When you apply the ingress, the controller will reconcile and create an application load balancer. If you see permission denied or a similar error, check if the IAM role is properly configured to work with the Kubernetes service account.
To verify the ingress, we need to create a CNAME record in your DNS hosting provider and point to the load balancer hostname. Check if you can correctly resolve the DNS.
Then you can use curl or go to the browser to access the apache server.
Secure Ingress with SSL/TLS¶
It's very unlikely that you would want to expose your service using the plain HTTP protocol. Let's secure our apache server with TLS.
First, we need to request a certificate from the AWS Certificate Manager.
Then we can use either the autodiscovery mechanism or explicitly specify the ARN of the certificate.

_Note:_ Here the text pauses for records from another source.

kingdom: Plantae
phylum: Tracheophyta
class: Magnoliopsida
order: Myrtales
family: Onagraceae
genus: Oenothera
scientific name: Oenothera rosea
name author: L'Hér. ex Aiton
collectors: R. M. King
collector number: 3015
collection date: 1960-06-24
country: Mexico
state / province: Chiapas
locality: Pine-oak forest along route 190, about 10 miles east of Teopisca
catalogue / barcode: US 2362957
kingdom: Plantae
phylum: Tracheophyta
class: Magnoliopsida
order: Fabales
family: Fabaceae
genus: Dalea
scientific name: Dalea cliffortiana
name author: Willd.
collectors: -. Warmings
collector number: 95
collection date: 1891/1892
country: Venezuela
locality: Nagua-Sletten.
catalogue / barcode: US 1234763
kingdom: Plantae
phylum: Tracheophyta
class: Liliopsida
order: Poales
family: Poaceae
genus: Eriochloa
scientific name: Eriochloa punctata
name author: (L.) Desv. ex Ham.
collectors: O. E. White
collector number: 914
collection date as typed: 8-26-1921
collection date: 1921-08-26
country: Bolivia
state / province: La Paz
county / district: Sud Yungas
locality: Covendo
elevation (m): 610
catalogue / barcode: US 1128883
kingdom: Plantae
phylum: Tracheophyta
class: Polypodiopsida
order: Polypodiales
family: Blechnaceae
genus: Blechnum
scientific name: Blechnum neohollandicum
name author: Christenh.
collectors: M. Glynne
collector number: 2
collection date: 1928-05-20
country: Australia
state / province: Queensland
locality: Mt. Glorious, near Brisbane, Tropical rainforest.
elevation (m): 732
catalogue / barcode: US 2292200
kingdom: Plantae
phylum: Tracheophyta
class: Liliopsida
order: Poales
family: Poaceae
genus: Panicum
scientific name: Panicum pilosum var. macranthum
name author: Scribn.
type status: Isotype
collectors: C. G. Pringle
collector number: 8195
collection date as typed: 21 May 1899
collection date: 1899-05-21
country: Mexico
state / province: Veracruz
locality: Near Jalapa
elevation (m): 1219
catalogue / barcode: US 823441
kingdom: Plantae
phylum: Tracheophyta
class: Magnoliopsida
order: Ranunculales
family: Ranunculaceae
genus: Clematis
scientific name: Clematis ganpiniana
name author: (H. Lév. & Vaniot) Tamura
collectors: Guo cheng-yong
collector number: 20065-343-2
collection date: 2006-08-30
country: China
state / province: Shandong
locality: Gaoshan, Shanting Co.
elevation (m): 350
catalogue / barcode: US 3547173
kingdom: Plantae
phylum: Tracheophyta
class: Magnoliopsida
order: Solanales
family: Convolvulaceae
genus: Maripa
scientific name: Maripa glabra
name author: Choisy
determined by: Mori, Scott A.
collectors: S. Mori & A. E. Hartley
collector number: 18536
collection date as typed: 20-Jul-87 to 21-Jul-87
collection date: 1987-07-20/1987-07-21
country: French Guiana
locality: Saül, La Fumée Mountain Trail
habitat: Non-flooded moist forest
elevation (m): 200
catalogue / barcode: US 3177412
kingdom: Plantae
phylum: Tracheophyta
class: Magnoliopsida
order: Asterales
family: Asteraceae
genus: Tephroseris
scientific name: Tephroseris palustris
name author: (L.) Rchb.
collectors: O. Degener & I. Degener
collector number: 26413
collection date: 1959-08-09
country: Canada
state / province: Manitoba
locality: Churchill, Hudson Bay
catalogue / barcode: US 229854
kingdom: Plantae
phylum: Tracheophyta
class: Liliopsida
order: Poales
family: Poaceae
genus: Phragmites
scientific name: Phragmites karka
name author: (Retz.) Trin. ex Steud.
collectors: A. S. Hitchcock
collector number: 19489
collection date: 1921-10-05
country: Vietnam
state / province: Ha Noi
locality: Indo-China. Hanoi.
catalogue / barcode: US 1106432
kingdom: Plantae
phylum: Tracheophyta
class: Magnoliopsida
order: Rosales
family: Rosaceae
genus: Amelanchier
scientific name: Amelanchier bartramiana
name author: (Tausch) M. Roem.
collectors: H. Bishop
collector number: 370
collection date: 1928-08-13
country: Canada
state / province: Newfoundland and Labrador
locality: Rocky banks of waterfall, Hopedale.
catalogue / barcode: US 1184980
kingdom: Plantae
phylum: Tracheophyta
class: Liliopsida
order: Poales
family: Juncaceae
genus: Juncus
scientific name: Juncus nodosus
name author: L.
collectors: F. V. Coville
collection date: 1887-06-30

You can copy it from the AWS console.
Now we can apply the ingress.
You can check the certificate status in the browser.
Create Network Loadbalancer¶
AWS Load Balancer controller can also manage Kubernetes service of type LoadBalancer. In-tree Kuberetnes controller creates a classic load balancer, but the AWS Load Balancer controller will create a network load balancer.
When you apply a service, it should create a network load balancer and provide the external ip address.
To access it, you can use the hostname of the load balancer directly.
Integrate Amazon EFS with AWS Fargate¶
Currently, AWS Fargate doesn't support PersistentVolume back by EBS. Right now, you can use only EFS. With EFS, you can use ReadWriteMany mode and mount the same volume to multiple pods. With EBS, you can mount a volume only to a single pod.
Let's create an EFS file system using terraform. You can tweak settings based on your requirements; I'll keep them default except for encryption.
Let's apply the terraform.
Now, let's create a storage class for EFS. Then the persistent volume. EFS automatically grows and shrinks, but persistent volume requires us to provide some sort of capacity. It can by anything. Also, you need to specify your EFS ID under volumeHandle. You can get it from AWS.
In the terminal, for the first time, you can watch staging events in case you get an error.
When you apply, first, it will take a minute or so for aws fargate to spin up the node, and then it will allocate volume from the EFS file system.
If you misconfigured something, the pod would be stuck in a container-creating state.
AWS Fargate can be helpful in keeping costs under control. From my experience, it's hard to maintain the maximum utilization of Kubernetes resources, especially if you have a bunch of node groups in your cluster.